# the other big baby....



## reptastic (Aug 25, 2011)

So they are playing tag team basking I guess lol, rayne popped out to eat and storm stayed hidden today, so here is rayne 40"+ 10lbs+ of b/w tegu, I think theirs something in the mice and turkey/chicken lol, to blame for this growth



















I'm still not 100% sold that raynes a female either, idk but she got some nice jowls coming in, and for a female she has a rather large head/neck when compared to storm, only time will tell though


----------



## herpgirl2510 (Aug 25, 2011)

They look great. I cannot elieve how big they are. Did they hibernate. Chevy my 2010 extreme is 1/2 the ulk and only 32". He does not have a big appetite usually it seems to be more in high gear hoping that is why he bit my son and my husband the last two days.


----------



## tora (Aug 25, 2011)

They did hibernate! I can't believe it either lol. Raynes' sister is the same, almost as long but nowhere near as bulky!!


----------



## herpgirl2510 (Aug 25, 2011)

Chevy hibernated for 8 months last year for his other owner.


----------



## reptastic (Aug 25, 2011)

Yep they both hibernated from september/10-march/11, they both have huge apetittes, funything is rodents don't appeal to them much, it takes a while for them to eat them and usually its only 1 sometimes 2, but a bowl of chicken/turkey parts cut up is another story, they will wolf that down with no hesitation, tora I think rayne may be a bit overweight, lol or maybe I'm hoping she is a male with a lil extra bulk in the mid section, which she has been loosing a bit of


herpgirl2510 said:


> Chevy hibernated for 8 months last year for his other owner.

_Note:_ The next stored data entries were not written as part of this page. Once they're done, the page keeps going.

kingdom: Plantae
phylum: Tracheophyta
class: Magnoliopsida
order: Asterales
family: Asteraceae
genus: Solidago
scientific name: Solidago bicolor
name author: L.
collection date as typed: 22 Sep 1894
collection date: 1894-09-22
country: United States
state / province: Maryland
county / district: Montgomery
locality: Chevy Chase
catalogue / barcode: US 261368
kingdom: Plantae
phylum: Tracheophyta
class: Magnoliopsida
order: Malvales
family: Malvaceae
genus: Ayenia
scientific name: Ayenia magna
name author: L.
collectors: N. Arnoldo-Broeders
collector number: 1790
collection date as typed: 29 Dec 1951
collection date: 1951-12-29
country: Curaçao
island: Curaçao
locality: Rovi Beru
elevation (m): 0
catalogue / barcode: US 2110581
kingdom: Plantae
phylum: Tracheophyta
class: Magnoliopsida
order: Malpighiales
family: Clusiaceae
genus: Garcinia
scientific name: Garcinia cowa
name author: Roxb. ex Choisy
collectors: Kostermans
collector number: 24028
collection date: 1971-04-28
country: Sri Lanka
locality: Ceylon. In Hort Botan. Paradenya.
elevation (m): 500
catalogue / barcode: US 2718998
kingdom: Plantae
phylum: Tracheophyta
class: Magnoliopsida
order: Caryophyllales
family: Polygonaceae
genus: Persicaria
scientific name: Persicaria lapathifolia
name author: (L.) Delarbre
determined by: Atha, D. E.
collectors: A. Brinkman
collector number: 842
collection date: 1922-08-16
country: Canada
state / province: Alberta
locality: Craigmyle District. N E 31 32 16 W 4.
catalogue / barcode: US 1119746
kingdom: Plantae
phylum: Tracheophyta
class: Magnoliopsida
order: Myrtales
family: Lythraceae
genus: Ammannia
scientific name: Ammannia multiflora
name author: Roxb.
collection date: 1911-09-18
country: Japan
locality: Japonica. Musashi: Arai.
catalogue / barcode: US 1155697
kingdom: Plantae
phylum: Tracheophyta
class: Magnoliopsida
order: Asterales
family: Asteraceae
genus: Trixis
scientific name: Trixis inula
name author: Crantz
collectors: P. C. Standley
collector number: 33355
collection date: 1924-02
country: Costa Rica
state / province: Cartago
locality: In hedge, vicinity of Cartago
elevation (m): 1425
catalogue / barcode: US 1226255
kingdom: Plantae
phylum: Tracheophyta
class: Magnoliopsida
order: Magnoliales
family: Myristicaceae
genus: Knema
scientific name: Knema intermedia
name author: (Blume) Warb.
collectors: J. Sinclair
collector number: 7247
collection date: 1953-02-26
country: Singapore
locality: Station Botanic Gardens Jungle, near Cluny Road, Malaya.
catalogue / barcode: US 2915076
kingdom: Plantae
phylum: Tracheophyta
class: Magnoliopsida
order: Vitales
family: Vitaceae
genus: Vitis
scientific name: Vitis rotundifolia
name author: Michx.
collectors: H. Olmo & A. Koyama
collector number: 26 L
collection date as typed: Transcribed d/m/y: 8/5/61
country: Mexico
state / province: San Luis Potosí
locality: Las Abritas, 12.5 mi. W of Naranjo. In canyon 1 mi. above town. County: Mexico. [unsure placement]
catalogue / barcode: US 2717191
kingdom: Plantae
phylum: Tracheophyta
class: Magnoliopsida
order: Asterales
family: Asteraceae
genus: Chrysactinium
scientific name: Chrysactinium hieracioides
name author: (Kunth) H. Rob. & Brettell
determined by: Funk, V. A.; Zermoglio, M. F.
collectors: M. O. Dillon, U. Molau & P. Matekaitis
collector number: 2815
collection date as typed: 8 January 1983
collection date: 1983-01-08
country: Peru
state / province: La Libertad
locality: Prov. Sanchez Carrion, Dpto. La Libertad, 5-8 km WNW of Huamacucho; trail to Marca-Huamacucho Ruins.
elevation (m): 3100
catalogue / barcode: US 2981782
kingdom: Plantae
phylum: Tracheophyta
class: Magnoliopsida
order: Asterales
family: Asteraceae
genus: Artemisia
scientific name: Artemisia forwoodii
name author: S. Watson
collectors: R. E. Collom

That's a long time, probably the reason he I smaller, when did he come up? Ill bet next season he hit some major growth spurts


----------



## herpgirl2510 (Aug 25, 2011)

I got him at the beginning of June and he had only been up a few weeks. He went down in the middle of august last year. I know his owner lost his female hatchling during hibernation that is why he sold me Chevy he was a breeding project. He eats alot more that I went to a whole prey diet. what turkey parts do you feed? Ground turkey, eggs, chicken breast liver etc.. made tonka digestive tract go crazy that is why I changed his diet,.


----------



## katoeLAZARO (Aug 25, 2011)

Wow gorgeous


----------



## reptastic (Aug 25, 2011)

As for chicken they get gizzards, hearts, liver, wings(cut up) breast, thighs and necks, for turkey its ground and breast, thanks. Katoelazaro


----------



## JohnMatthew (Aug 25, 2011)

reptastic said:


> I'm still not 100% sold that raynes a female either



At that size you should be able to feel some buttons by now I'd think. Whatever the sex, your GU is lookin good!


----------



## dragonmetalhead (Aug 25, 2011)

Great pics. Love that one with the tongue. What a beautiful animal.


----------



## reptastic (Aug 25, 2011)

JohnMatthew said:


> reptastic said:
> 
> 
> > I'm still not 100% sold that raynes a female either
> ...



Thanks, That's why I been calling her a she, I been wondering if a male tegu will take on female characteristics if kept with another larger male, when I was younger(dumber lol) I kept 2 iguanas together, one was definately male hemepenis bulges, jowls and all, the other had every characteristic of a female nd no bulges or anything, until they hit their 3rd year, still looked female, only thing male were the bulges popped up and he started leaving plugs lol


----------



## jerobi2k (Aug 28, 2011)

those are some sweet gUs! keep up the good work!


----------



## hoosier (Aug 28, 2011)

Im not sure if one would take on charastics of the opposite sex or not if kept together. can you get a pic of the base of the tail. we can help and see if we can find some buttons. you also could just have a big female


----------



## reptastic (Aug 29, 2011)

Thanks, I'm happy either way, just was hoping not to have to build a second enclosure lol


----------